→ **Exercise brief**
Swap "view" for "frame" everywhere it occurs in the data below, then give those lines again with nothing else changed. Leave the pictures out of your answer.

→ **Available data**
[Start of Attachment]

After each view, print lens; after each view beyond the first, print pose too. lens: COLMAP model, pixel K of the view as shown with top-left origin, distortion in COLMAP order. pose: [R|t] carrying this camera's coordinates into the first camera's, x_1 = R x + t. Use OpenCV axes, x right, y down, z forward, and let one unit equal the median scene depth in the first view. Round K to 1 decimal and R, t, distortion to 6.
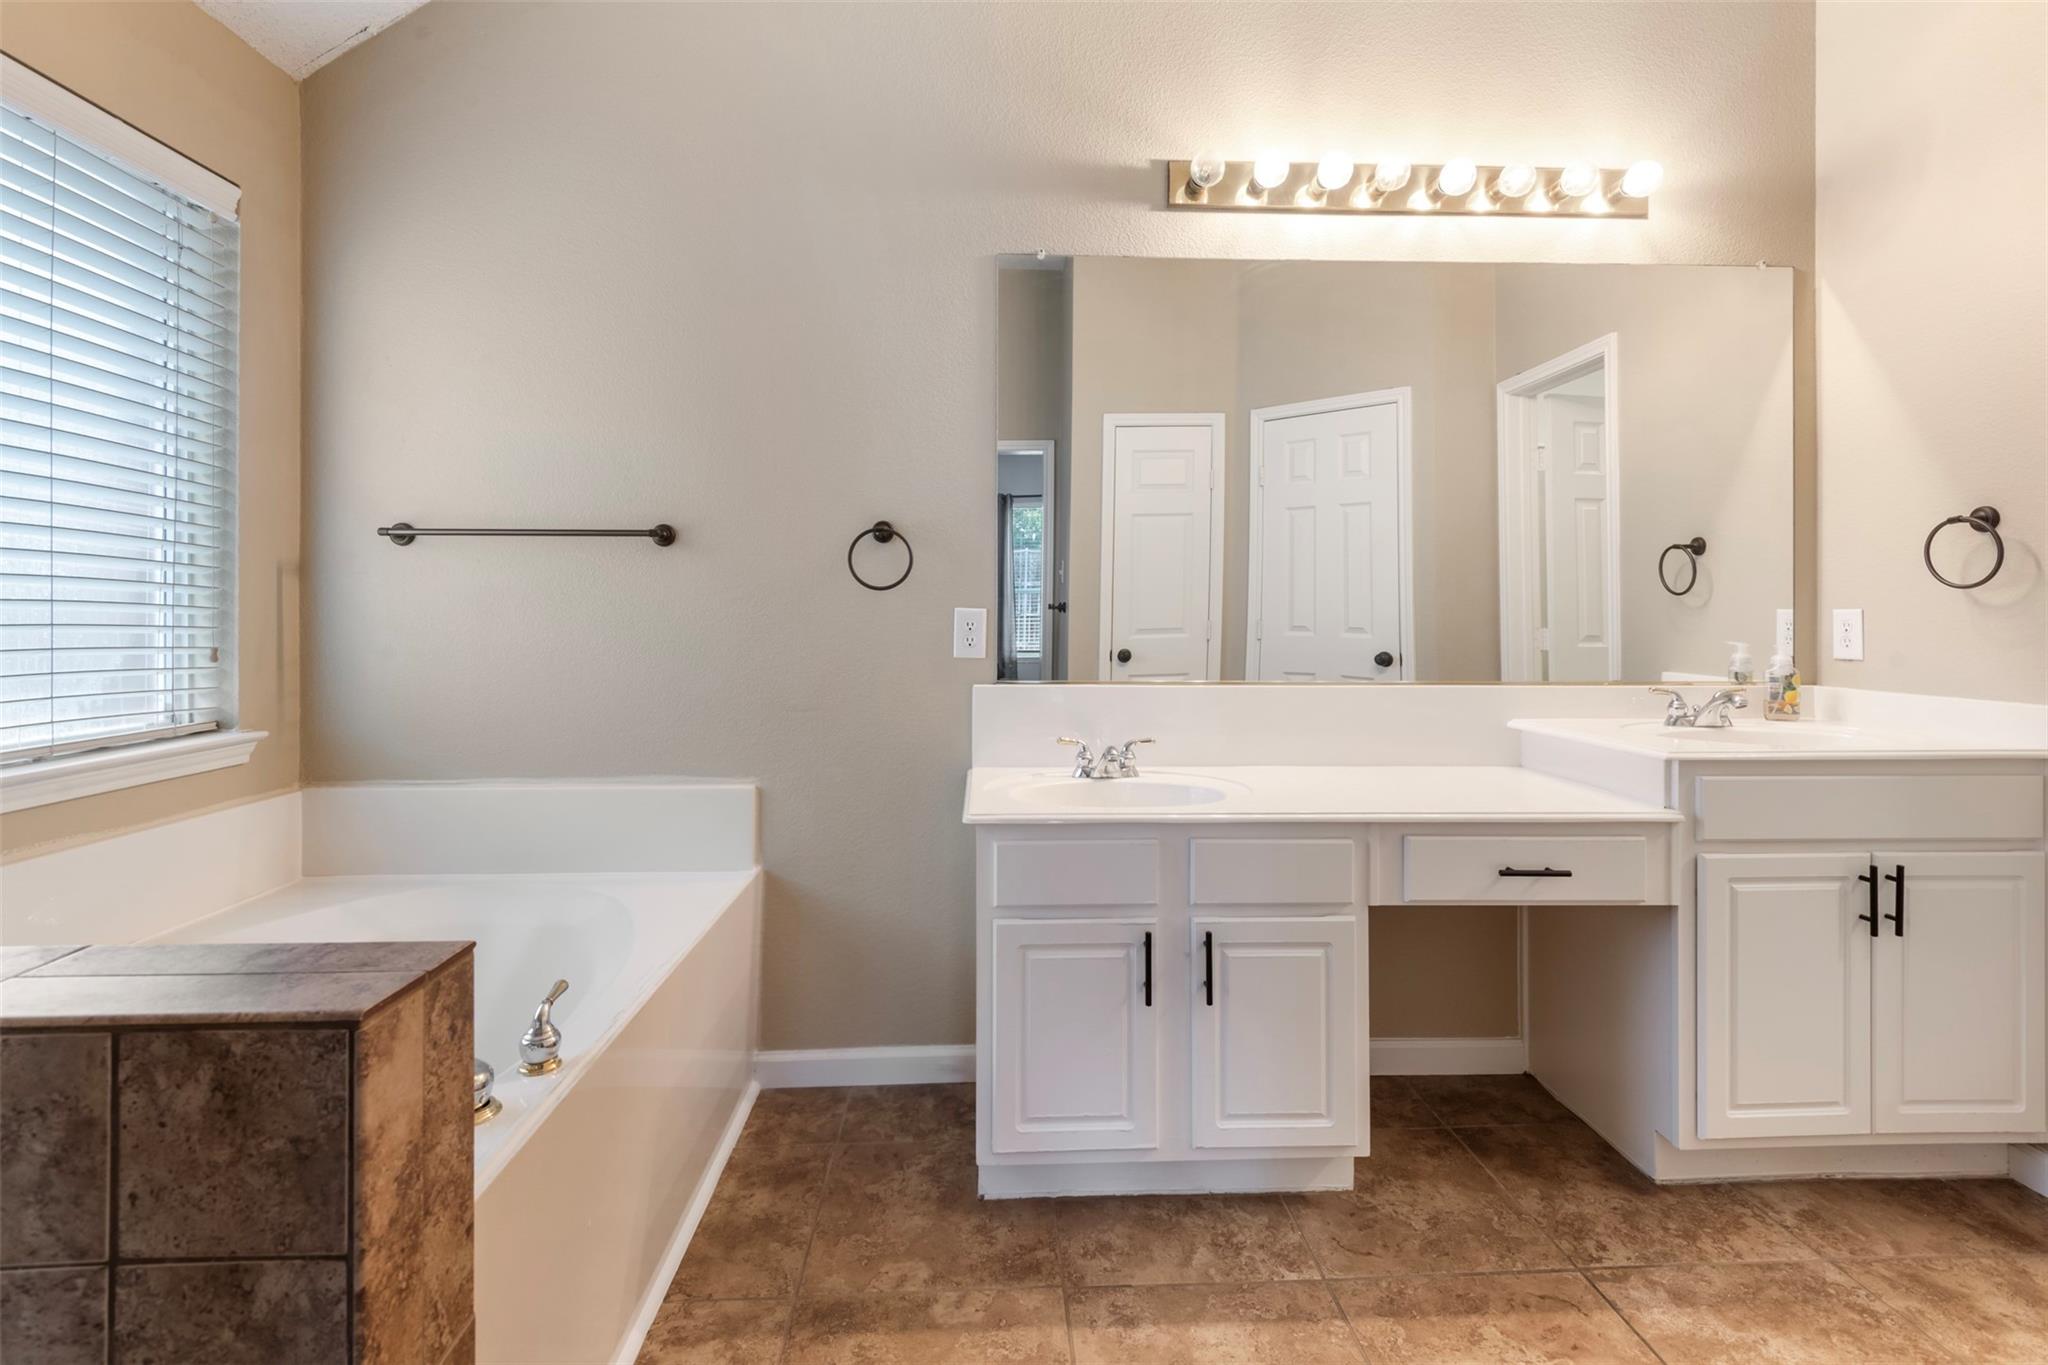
lens RADIAL K [[935.6, 0, 1024.9], [0, 935.6, 616.6], [0, 0, 1]] dist [0.002130, -0.000539]
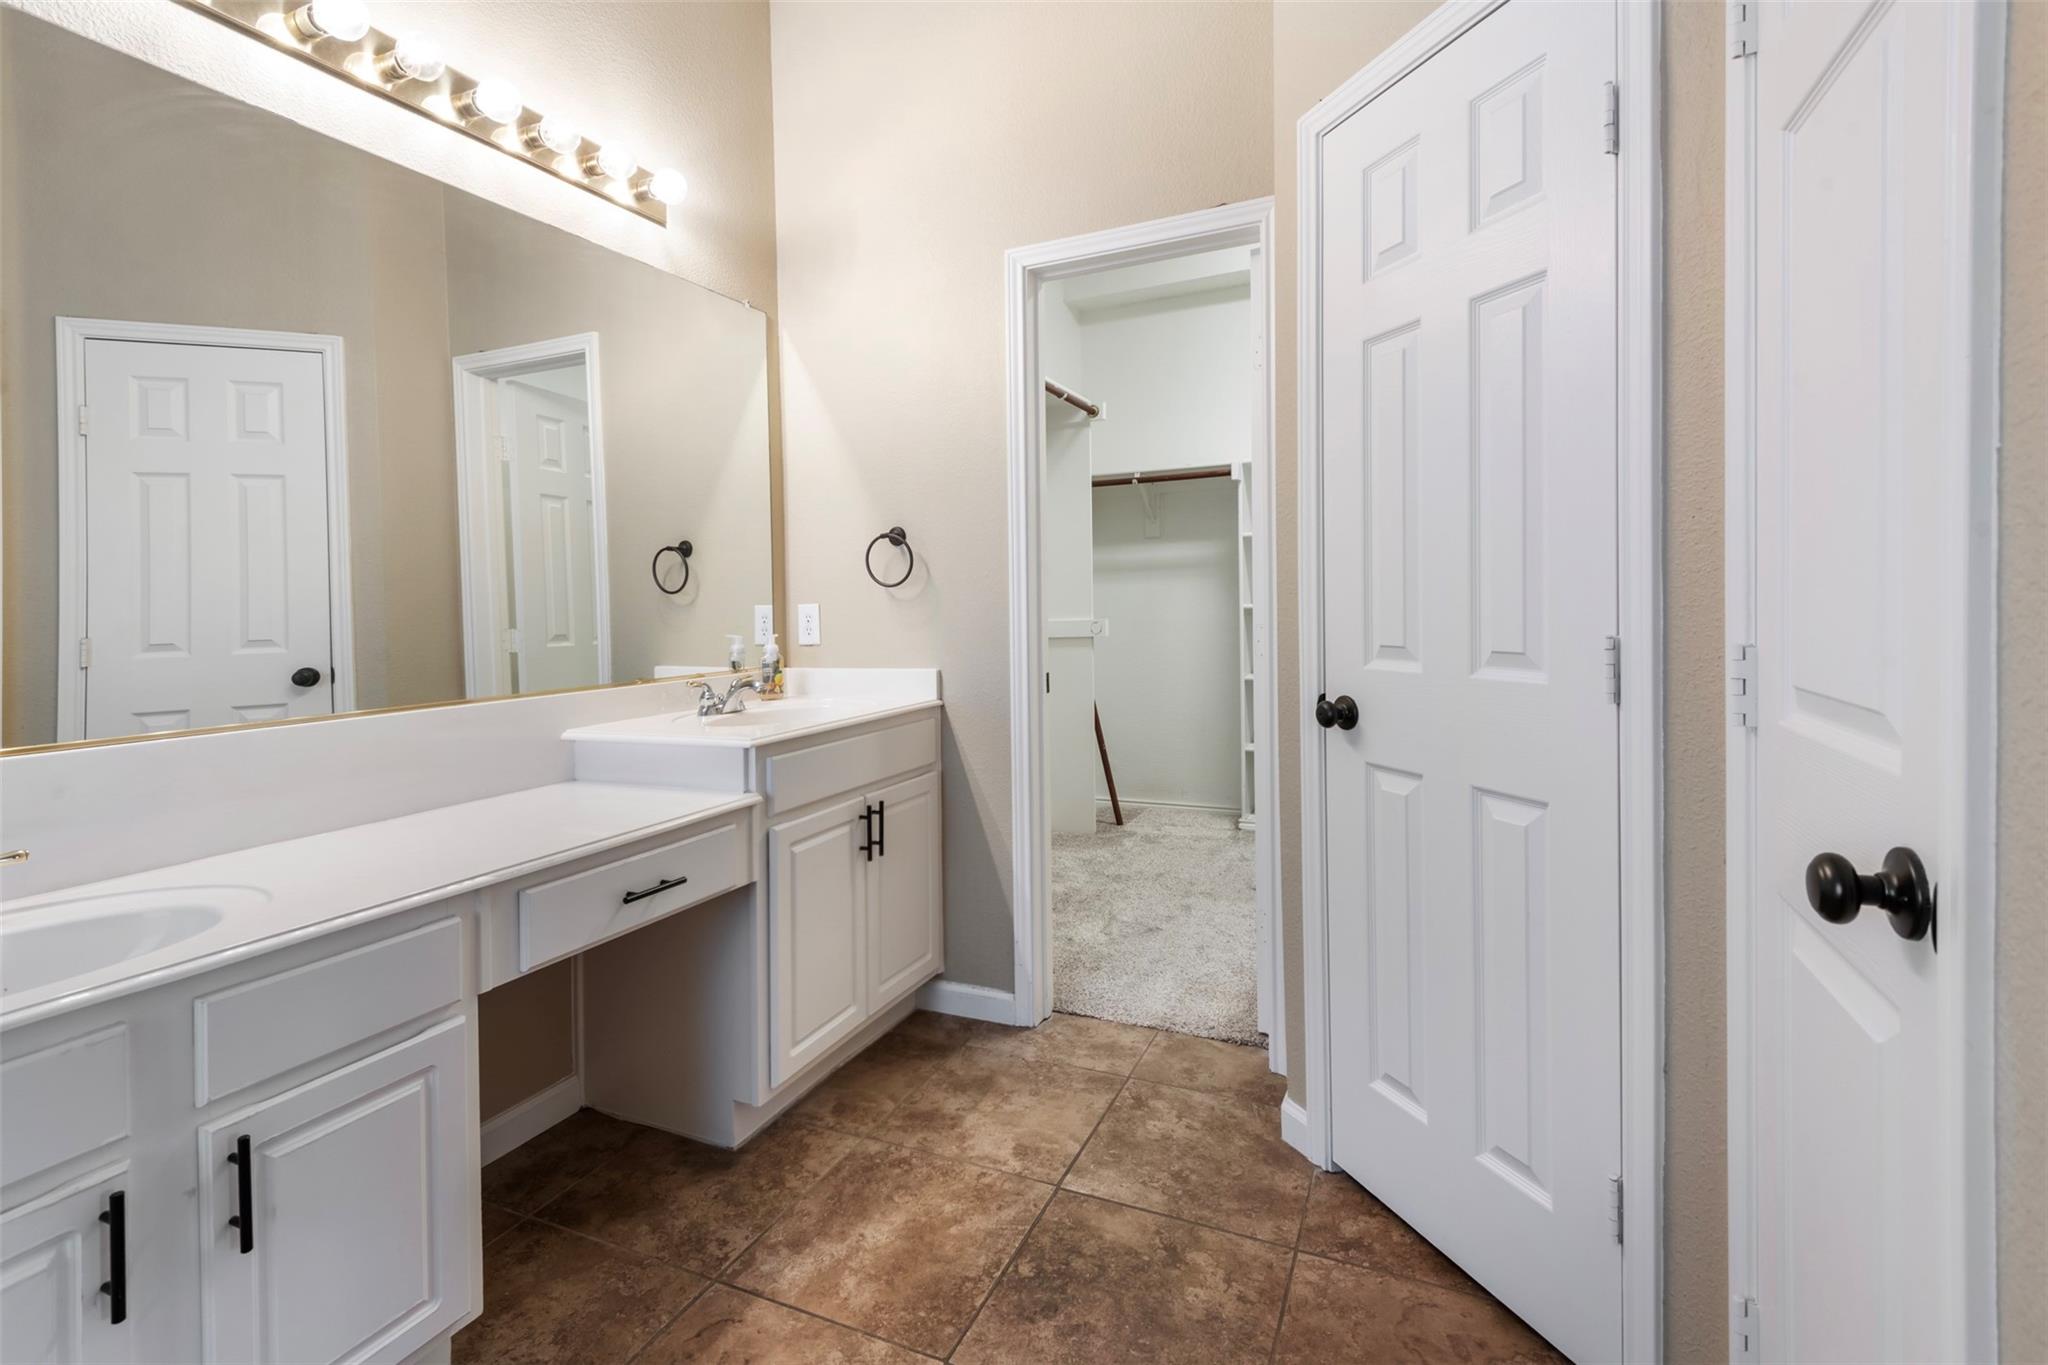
lens RADIAL K [[935.6, 0, 1024.9], [0, 935.6, 616.6], [0, 0, 1]] dist [0.002130, -0.000539]
pose [[0.449330, -0.027087, 0.892955, -0.108627], [0.027555, 0.999485, 0.016453, -0.003697], [-0.892941, 0.017212, 0.449845, 0.235337]]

[End of Attachment]

→ **Written answer**
After each frame, print lens; after each frame beyond the first, print pose too. lens: COLMAP model, pixel K of the frame as shown with top-left origin, distortion in COLMAP order. pose: [R|t] carrying this camera's coordinates into the first camera's, x_1 = R x + t. Use OpenCV axes, x right, y down, z forward, and let one unit equal the median scene depth in the first frame. Round K to 1 decimal and R, t, distortion to 6.
lens RADIAL K [[935.6, 0, 1024.9], [0, 935.6, 616.6], [0, 0, 1]] dist [0.002130, -0.000539]
lens RADIAL K [[935.6, 0, 1024.9], [0, 935.6, 616.6], [0, 0, 1]] dist [0.002130, -0.000539]
pose [[0.449330, -0.027087, 0.892955, -0.108627], [0.027555, 0.999485, 0.016453, -0.003697], [-0.892941, 0.017212, 0.449845, 0.235337]]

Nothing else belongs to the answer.